当時は浜松市も50万人、60万人とどんどん人口が増えていて、小学校の副教材のタイトルにもなっている「のびゆく浜松」のとおり、伸びていくことを実感できる時代でしたね。
原田
今は少子化の時代になって、生まれる子どもが減ってきています。ここ数年で国をあげて子どもを大事にするという風潮になってきましたが、ぴっぴはそれ以前からずっと「子育てしやすいまち」にしたいということで活動をしてきています。市長は、子育てしやすいまちというとどんなことを想像されますか。
市長
子ども連れのファミリーとすれ違う、ベビーカーを押している人や子連れの人があふれているまちが子育てしやすいまちだと思います。

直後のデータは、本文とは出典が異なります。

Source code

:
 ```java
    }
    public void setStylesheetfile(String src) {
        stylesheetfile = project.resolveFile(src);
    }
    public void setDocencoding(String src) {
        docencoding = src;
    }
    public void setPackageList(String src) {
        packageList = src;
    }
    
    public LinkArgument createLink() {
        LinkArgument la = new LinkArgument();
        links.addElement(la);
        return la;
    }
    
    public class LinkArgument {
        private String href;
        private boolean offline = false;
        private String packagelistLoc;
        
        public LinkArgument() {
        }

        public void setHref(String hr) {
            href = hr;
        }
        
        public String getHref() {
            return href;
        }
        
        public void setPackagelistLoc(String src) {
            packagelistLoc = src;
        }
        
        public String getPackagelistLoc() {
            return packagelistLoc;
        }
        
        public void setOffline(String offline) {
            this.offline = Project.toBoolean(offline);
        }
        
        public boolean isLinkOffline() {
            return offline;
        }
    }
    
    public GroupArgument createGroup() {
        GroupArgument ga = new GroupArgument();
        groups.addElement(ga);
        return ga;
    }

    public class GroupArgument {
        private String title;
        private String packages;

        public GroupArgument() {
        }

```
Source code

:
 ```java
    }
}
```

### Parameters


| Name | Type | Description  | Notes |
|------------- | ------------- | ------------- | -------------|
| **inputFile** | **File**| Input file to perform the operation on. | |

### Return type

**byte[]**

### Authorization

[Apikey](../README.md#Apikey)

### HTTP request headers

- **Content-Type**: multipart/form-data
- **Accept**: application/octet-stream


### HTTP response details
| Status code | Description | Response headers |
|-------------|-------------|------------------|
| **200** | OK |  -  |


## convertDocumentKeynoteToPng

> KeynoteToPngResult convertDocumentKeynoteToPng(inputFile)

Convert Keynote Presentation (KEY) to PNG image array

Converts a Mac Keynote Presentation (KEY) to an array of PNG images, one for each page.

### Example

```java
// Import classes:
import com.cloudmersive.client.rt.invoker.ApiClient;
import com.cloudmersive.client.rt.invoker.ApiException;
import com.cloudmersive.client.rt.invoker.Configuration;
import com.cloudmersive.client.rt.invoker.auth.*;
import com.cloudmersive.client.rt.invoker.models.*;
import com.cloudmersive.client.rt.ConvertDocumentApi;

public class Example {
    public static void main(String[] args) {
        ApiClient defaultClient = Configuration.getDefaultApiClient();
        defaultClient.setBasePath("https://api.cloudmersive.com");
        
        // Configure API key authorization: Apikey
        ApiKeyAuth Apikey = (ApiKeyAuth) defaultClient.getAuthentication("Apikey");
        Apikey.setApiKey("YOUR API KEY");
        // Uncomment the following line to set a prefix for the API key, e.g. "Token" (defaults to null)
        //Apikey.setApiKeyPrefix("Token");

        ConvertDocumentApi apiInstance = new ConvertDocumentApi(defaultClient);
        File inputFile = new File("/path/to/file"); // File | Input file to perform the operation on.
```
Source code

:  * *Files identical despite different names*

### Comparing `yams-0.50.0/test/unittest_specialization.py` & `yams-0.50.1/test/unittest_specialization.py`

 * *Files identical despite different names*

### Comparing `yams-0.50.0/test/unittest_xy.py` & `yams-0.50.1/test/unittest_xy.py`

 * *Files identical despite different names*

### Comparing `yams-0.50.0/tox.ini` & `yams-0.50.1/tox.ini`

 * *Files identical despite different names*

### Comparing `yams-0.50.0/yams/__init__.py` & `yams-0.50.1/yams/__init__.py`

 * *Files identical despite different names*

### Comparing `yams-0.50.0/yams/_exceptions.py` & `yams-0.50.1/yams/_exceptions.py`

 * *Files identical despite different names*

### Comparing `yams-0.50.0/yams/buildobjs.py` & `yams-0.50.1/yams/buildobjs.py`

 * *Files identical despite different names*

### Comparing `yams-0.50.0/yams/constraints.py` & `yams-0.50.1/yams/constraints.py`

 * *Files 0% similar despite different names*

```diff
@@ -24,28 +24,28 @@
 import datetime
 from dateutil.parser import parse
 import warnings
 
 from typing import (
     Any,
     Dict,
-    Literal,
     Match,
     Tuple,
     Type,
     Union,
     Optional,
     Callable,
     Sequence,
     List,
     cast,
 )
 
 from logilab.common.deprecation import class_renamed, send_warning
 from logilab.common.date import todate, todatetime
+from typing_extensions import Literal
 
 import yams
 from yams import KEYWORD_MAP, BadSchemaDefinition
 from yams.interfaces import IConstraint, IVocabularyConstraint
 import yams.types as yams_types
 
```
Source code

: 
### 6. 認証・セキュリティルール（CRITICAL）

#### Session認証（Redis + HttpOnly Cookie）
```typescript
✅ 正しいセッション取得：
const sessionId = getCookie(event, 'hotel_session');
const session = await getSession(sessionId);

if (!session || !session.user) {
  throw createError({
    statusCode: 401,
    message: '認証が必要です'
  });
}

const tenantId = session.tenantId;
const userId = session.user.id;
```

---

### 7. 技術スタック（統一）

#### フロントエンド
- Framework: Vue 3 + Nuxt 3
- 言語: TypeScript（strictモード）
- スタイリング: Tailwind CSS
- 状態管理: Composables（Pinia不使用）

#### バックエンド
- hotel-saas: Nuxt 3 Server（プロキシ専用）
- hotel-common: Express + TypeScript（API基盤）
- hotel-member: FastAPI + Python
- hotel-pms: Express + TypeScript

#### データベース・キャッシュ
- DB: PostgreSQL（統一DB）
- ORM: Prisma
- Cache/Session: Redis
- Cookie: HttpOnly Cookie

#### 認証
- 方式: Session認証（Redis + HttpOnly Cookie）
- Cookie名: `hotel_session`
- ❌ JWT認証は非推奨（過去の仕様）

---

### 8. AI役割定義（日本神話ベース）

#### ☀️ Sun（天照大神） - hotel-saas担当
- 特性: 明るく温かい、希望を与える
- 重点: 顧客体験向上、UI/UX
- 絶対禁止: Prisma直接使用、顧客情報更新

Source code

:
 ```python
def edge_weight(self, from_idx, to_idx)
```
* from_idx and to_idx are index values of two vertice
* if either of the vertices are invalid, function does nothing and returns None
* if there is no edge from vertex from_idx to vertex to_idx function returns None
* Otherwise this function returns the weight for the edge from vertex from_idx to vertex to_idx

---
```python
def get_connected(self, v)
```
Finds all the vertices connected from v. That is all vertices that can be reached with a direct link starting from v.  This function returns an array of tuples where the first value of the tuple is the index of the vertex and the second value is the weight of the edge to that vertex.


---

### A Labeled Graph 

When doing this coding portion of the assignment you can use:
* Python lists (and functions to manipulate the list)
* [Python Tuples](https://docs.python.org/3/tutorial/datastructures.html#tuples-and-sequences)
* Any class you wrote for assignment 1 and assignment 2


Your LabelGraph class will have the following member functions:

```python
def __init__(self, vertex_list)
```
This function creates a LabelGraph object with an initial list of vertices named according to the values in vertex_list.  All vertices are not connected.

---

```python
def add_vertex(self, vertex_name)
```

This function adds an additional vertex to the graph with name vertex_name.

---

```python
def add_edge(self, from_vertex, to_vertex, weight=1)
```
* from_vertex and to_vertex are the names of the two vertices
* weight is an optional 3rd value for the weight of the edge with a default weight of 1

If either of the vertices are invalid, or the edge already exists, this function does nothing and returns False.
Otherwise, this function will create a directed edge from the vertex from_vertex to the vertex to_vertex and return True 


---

今街中に活気がないのはすこし寂しいですが、ザザシティにある浜松こども館に子どもやファミリーが来館しています。そういった場所で情報交換ができたり、悩みの共有ができたり、交流が活発になれば子育てのしやすさが向上するのではないかと感じています。
原田
子育て情報センターで実施している転入ファミリーの交流会で浜松の印象を聞いたところ、人が優しい、あったかいという声が上がりました。来る前は田舎の印象だったけれど、「実際に来たらすごくいいところだった」と言ってもらえます。そういう心の感じ方を大事にできたらと思います。
市長
浜松市は子育てがしやすいまちとして環境的にはすごく恵まれていると思っているんです。過ごしやすさ、暮らしやすさは他都市と比較しても、劣っていないと思うので、行政だけでなくいろいろな関係者を巻き込み、みんなで子どもにやさしい街にしていきたいですね。
「こどもまんなか応援サポーター」宣言について
原田
この度、こどもまんなか応援サポーター宣言をされましたが、こどもまんなか社会の実現に向け、どのように進めていかれるか、市長のお考えを聞かせてください。
市長
市長就任後、子育て事業の拡充をしてきました。この4月から妊産婦から子育て中の親の支援を行うワンストップ窓口「こども家庭センター」の開設、就学前の乳幼児にかかる通院医療費の無償化など、子育て世代を支援する体制や制度がより充実してきたことにより宣言するにいたりました。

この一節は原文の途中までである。